Concerning specific practices, 21.8%, 32.3%, 44.2%, 40.8%, 30.2%, and 39.4% of the health professionals working in the outpatient department (OPD), TB/HIV clinic, medical ward, other wards, laboratory, and pharmacy, respectively, prioritize TB patients. This is much lower than what is observed from Bangkok [18]. Mask usage is reported by only 21.1% of the respondents, which is much lower than that reported from Bangkok [18] and South Africa [21]. The difference in these findings may be attributed to the unavailability of the masks. Window opening is practiced by the majority (64.9%) of respondents; this is much better than findings from the Philippines (39%) [23]. Nurses, pharmacy health professionals, and laboratory professionals are found to be better than physicians and health officers in giving priority for TB patients; however, it is not statistically significant, unlike the finding in Saudi Arabia [19].
In contrast to the high scores under each knowledge question, a majority of the health professionals did not demonstrate appropriate TBIC practice; only 21% use masks, 33.5% prioritize TB patients, and 39.9% use a fan (ventilator). The discrepancy between healthcare workers’ knowledge on the one hand and practice on the other is probably attributed to shortage or unavailability of supplies like fans (ventilators) and respirators (masks). Hence, health care workers have not had opportunities to put their knowledge into practice in an effective way.
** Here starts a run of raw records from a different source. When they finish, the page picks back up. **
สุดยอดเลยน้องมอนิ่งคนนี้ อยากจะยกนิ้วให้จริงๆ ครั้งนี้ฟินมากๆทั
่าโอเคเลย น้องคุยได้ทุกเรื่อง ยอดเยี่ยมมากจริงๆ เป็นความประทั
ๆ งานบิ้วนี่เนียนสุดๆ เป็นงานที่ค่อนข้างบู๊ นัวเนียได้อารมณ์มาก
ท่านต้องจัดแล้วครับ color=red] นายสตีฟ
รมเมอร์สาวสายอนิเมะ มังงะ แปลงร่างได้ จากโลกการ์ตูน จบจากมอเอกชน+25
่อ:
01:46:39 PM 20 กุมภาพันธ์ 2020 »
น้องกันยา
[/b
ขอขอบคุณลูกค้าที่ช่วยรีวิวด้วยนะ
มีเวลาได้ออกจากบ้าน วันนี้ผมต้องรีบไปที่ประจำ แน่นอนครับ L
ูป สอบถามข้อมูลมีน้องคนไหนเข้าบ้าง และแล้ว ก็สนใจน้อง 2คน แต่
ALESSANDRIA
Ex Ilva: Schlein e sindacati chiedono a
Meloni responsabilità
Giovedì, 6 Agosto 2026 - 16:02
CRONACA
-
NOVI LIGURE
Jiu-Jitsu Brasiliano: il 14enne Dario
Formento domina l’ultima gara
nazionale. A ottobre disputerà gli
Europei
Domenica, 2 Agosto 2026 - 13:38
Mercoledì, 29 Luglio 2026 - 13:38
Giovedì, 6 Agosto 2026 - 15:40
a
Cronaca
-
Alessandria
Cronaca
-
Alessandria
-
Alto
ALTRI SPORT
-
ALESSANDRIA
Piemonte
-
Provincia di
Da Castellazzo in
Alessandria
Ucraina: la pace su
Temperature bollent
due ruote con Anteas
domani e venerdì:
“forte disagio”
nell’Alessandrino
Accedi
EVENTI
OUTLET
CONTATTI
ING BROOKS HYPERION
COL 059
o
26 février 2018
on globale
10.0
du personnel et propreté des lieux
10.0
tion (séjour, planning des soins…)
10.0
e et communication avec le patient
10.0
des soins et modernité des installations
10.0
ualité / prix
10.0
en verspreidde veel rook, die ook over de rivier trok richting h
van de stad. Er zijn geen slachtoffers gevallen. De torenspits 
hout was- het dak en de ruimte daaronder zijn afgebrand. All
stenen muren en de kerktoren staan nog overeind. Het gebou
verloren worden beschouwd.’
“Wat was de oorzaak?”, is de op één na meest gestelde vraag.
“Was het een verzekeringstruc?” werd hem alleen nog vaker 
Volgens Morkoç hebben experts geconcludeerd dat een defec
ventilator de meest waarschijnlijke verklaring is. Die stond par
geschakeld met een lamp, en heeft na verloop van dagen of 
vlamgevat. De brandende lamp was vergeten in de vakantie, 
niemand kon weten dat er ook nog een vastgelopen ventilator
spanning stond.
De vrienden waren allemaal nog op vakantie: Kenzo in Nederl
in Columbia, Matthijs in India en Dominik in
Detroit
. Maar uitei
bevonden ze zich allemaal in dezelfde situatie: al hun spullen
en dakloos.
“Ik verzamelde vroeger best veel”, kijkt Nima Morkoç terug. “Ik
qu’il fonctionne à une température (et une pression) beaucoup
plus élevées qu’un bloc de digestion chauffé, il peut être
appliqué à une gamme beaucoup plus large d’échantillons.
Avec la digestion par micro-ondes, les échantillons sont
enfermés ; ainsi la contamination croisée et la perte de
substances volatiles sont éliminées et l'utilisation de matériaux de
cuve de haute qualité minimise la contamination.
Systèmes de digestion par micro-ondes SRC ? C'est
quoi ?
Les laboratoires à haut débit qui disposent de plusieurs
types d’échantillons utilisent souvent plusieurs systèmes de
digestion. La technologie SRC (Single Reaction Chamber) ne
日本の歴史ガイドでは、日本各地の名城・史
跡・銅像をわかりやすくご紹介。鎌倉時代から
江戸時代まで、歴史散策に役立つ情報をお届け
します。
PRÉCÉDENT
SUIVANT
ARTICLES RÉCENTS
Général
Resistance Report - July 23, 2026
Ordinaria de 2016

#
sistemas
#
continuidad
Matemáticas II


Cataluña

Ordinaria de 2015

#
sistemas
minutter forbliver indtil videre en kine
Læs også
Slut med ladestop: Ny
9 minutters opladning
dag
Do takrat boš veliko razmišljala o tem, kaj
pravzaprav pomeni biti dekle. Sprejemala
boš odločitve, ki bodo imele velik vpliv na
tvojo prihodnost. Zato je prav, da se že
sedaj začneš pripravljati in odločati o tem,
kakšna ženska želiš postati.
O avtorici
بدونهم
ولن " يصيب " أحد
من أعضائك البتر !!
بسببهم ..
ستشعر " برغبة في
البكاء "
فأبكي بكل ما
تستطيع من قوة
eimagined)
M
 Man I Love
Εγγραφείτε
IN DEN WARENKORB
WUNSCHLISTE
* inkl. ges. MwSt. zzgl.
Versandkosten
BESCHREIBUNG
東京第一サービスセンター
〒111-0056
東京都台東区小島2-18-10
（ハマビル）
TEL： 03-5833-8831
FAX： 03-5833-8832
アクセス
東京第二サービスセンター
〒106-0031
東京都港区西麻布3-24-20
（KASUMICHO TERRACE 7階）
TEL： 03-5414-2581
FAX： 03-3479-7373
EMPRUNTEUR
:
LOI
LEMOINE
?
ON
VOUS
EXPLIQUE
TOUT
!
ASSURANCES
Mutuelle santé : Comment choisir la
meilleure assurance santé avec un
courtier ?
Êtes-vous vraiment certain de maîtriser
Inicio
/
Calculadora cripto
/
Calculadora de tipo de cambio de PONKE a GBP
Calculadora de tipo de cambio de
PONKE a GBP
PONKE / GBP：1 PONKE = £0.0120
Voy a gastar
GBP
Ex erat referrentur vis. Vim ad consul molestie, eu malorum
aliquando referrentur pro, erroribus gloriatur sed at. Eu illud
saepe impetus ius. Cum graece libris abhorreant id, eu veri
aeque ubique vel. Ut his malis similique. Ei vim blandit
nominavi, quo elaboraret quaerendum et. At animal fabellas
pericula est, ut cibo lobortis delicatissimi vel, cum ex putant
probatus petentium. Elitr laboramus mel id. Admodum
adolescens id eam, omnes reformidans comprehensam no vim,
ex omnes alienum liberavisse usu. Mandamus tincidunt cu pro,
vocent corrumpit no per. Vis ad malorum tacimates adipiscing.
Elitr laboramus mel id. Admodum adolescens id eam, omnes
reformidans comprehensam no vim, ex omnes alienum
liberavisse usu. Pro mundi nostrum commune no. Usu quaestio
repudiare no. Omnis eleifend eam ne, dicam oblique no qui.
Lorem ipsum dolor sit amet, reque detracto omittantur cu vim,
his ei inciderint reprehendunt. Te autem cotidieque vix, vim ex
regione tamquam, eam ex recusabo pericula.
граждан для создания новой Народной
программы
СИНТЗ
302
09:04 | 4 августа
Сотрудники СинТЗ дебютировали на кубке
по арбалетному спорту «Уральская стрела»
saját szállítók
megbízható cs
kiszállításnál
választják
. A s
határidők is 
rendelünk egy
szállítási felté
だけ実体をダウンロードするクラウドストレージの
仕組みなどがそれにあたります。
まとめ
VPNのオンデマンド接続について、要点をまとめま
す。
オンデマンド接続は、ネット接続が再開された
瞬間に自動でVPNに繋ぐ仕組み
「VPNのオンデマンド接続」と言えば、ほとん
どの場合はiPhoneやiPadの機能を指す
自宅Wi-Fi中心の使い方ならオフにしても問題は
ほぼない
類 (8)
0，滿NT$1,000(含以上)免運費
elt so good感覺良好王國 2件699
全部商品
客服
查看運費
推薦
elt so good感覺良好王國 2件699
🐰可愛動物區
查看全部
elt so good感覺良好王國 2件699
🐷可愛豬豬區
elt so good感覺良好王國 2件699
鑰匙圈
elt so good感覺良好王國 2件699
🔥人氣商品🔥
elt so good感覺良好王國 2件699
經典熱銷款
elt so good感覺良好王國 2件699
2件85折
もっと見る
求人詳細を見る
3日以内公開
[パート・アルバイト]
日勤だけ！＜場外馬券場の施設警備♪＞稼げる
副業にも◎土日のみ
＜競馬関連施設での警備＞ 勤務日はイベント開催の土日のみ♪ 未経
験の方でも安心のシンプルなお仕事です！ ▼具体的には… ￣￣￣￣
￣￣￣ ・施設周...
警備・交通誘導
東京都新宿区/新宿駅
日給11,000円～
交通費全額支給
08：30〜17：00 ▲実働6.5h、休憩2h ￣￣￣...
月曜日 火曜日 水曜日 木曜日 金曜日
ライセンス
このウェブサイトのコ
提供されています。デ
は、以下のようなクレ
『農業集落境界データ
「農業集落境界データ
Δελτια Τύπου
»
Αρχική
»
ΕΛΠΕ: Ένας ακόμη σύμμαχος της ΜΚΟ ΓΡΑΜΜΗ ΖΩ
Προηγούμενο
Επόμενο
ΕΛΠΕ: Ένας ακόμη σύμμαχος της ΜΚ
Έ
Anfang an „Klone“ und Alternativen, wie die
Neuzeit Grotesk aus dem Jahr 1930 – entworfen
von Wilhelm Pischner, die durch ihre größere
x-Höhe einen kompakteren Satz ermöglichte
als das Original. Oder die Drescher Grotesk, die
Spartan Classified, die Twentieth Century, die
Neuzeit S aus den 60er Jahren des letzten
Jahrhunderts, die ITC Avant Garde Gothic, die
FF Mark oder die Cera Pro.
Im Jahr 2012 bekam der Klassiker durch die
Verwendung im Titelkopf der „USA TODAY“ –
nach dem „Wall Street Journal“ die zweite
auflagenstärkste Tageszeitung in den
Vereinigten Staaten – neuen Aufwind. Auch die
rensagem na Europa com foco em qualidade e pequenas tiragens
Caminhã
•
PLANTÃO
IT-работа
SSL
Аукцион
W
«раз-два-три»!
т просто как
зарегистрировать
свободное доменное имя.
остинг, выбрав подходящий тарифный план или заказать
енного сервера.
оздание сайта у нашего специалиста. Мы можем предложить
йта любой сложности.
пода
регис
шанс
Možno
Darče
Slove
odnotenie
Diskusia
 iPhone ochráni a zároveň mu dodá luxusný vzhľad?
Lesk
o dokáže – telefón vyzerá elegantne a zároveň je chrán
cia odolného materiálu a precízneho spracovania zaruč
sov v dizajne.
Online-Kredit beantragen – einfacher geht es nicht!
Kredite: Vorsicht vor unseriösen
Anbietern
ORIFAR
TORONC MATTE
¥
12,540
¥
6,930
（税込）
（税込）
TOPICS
Working in the wards, pharmacy, and laboratory were significant predictors of good practice compared to working in the outpatient department. This could probably be due to exposure of suspected or confirmed cases of TB patients coming to each of these units. TB suspects or cases come to these units for inpatient management, to get a sputum examination done, and to collect drugs for respiratory tract infections with documents indicating TB. These documents (patient chart, sputum laboratory request paper, and prescription papers) bring the issue of TB infection transmission to the attention of the healthcare workers in these units and alert them to be vigilant in IP. On the other hand, patients come to the outpatient clinics with numerous complaints, and only after a full clinical evaluation will suspicion of TB come to mind. By then, it is already too late to implement good TBIC measures.
The findings of this research were in line with what one may expect under each TBIC practice question: Health professionals with good TBIC knowledge were more likely to implement the TBIC practices compared to those with poor knowledge, OR 10.6 and 95% CI (5.8, 19.3).
In this study, though univariate regression showed mulitple predictor variables, AOR revealed that training is the only statistically significant determinant of TBIC knowledge. Similarly, multivariate logistic regression revealed that good TBIC knowledge is a strong determinant for good TBIC practice.
Limitations of the study
There is limitated reference material available to compare our study with other studies done in similar settings.
Observing practices may produce more accurate results than asking about practices in a questionnaire, but this study did not include observation as a data collection method.